Tadd Dameron was a brilliant composer and arranger and one of the first to show that bebop could be orchestrated for larger ensembles. Many of his compositions such as "Hot House," "Good Bait," "If You Could See Me Now" and "Our Delight" became jazz standards.

He was born in Cleveland in 1917 and came onto the jazz scene in the late nineteen thirties without much formal musical education.  He first drew attention writing for Harlan Leonard and His Rockets in Kansas City.

In the early nineteen forties he moved to New York and soon embraced the new music that was happening in Harlem.  He had crossed paths with Charlie Parker in Kansas City so he already had some idea of where things were headed.

When Billy Eckstine formed his bop oriented big band in 1944, Dameron added several things to the book including Our Delight and Cool Breeze.

In 1945 Dizzy Gillespie and Charlie Parker recorded Hot House which was his original line based on "What is this Thing Called Love."  

When Dizzy Gillespie formed his big band in 1946 he used several of the arrangements that Dameron had written for Eckstine and also commissioned Dameron to write new works as well.

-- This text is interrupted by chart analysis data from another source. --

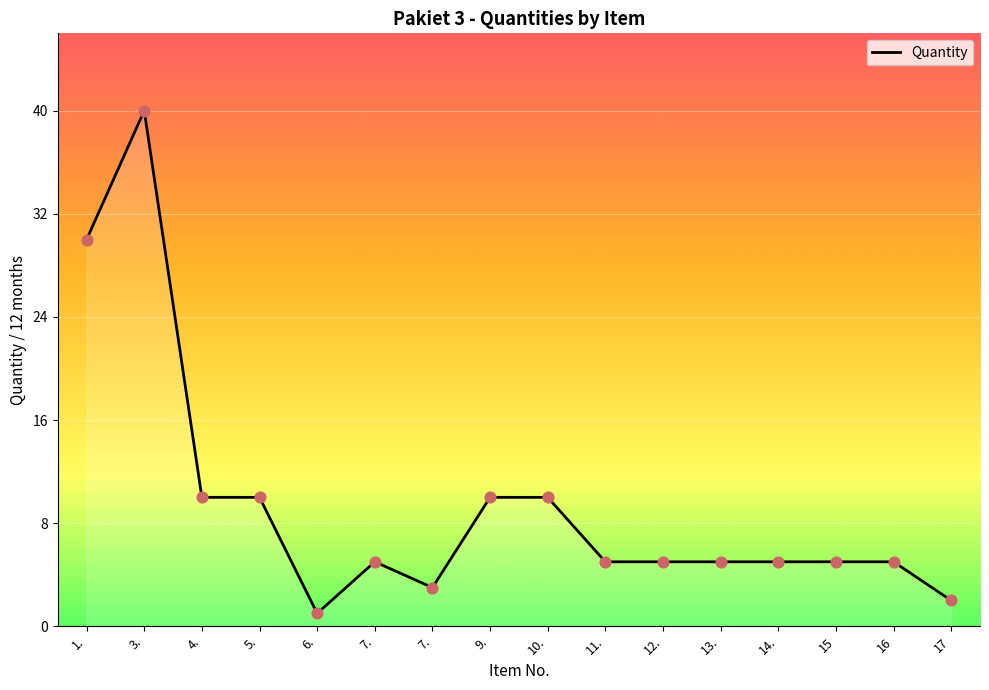

What is the change in value from 9. to 14.?

-5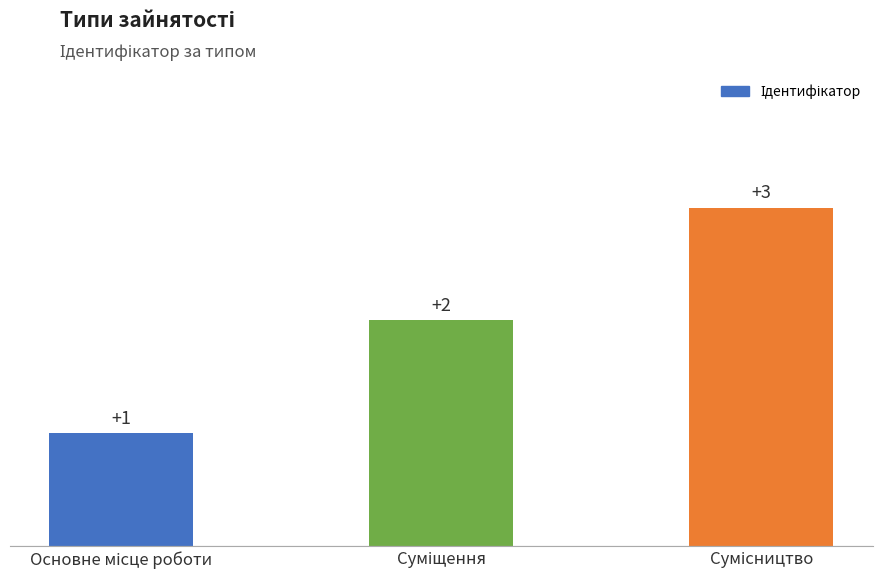

Reading right to left, what are all the values shown in this chart?

3	2	1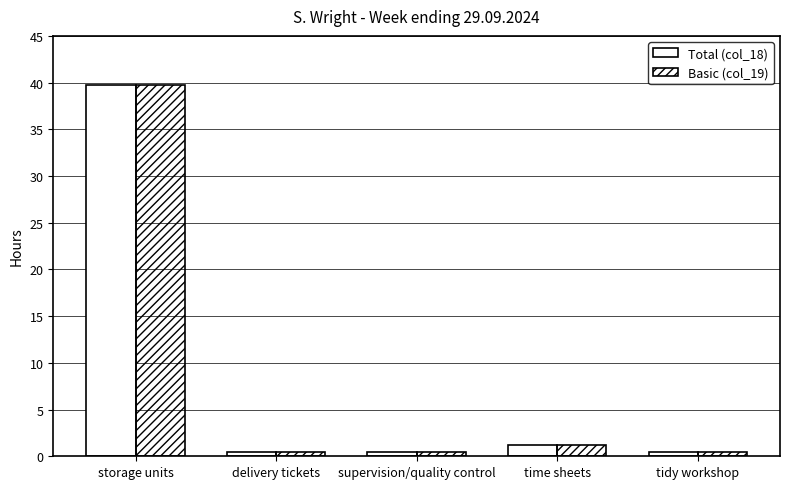

What is the approximate value of Total (col_18) at tidy workshop?

0.5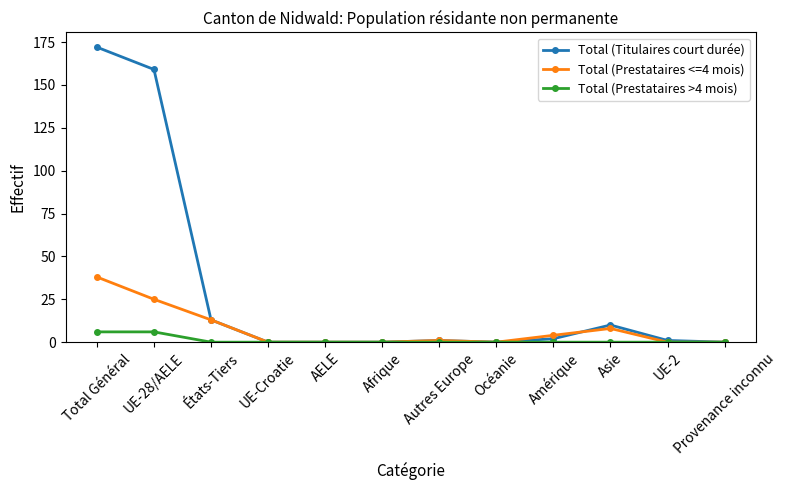

The Total (Titulaires court durée) series shows -84 at UE-Croatie. True or false?

False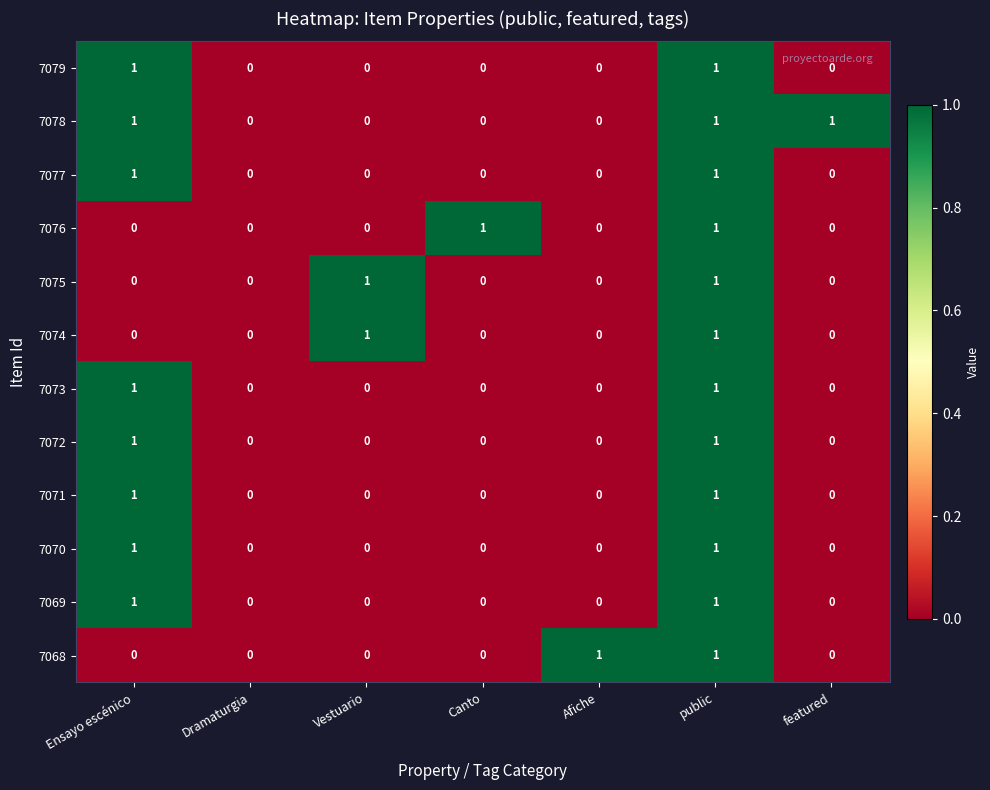

Count the 7072 values in the range 0 to 1.

7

In addition to writing for others, Dameron led his own band during the late nineteen forties and became somewhat of a house band at the Royal Roost in New York. His quintet included Fats Navarro and Allen Eager and they often accompanied guest musicians such as Dexter Gordon, Wardell Gray and Milt Jackson. He also debuted his forward looking “Big Ten” at the Roost in 1949.

Dameron’s writing style was personal and unique and was influenced by a number of sources including Duke Ellington and the french impressionists Debussy and Ravel. His music was extremely lyrical and displayed a depth of emotional expression.

In a Metronome Magazine interview in 1947 he said “There’s enough ugliness in the world, I’m interested in beauty.”

Dameron was an integral part of the bop vocal movement working with pioneer singer Babs Gonzales in his Three Bips and a Bop group.